A esempio, quello di Manfredi con madonna Spina, madre poi di Ruggero, si conchiude con un colpo di stile che fende a tradimento il cuore di codesta sagrificata sposa del futuro traditore conte di Caserta; e l'altro di Yole con Ruggero, ardente e dilicato amatore che una volta il romanziere stupendamente ti dipinge vegliante sui sonni della angelica amata, più ti abbrividisce che non ti commova quando scuopri che entrambi, amante e amata, hanno un medesimo padre, Manfredi.
Non parrebbe egli codesto un preludio di quella singolare virtù di sarcasmo che il grande Livornese spiegò più tardi maggiormente a parole e in iscritti contro i feroci nemici o i tiepidi amici della libertà e della nazione italiana? Ben è vero che cotesta narrazione comparisce mirabilmente fatta; e agita e scalda nelle vene anco ai più freddi il sangue; e, leggendo, ti senti pieno di terribile commozione il petto e di fiere lagrime gli occhi, e la destra disiosa di battaglia ti corre al manco lato per cercarvi la spada.
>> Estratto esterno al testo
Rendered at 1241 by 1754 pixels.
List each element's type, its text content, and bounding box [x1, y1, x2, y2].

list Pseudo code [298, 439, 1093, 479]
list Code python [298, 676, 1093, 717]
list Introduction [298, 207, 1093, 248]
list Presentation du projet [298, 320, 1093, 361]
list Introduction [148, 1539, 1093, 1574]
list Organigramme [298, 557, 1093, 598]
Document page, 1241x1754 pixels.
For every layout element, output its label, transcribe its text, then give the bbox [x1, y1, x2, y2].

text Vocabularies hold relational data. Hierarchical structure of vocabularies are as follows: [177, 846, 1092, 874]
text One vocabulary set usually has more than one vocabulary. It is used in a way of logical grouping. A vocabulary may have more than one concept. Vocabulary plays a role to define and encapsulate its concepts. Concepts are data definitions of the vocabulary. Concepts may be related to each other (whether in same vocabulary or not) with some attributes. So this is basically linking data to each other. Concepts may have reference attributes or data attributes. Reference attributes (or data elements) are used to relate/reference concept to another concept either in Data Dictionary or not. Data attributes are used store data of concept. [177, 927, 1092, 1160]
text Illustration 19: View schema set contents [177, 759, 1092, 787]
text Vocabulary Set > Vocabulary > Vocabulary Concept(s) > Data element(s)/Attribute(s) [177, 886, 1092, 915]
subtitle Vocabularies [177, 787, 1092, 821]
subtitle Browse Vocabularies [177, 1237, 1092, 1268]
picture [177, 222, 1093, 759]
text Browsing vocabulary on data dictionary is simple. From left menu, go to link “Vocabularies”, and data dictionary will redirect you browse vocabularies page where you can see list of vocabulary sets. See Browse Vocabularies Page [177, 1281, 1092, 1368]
Ed è ciò, del resto, che sopratutto, per non dire esclusivamente, si propone il Guerrazzi; il quale non sceglie il romanzo, la più popolare, ai dì nostri e la più gradita delle forme letterarie, altrimenti che come cornice di un quadro dov'egli sempre dipinge tutto sè stesso, pensieri ed affetti, timori e speranze, dubbio e fede. Così, con le caldissime pagine della Battaglia di Benevento, nel primo momento che le immaginava e le scriveva, egli non intese forse che di trovare un argomento, creare personaggi, raggruppare fatti di tale una maniera, da potere con essi e per essi pronunciare, in servigio d'Italia, parole e sentenze che altrimenti non avrebbe potuto, causa la distruzione de' popoli e gli ostacoli de' governi.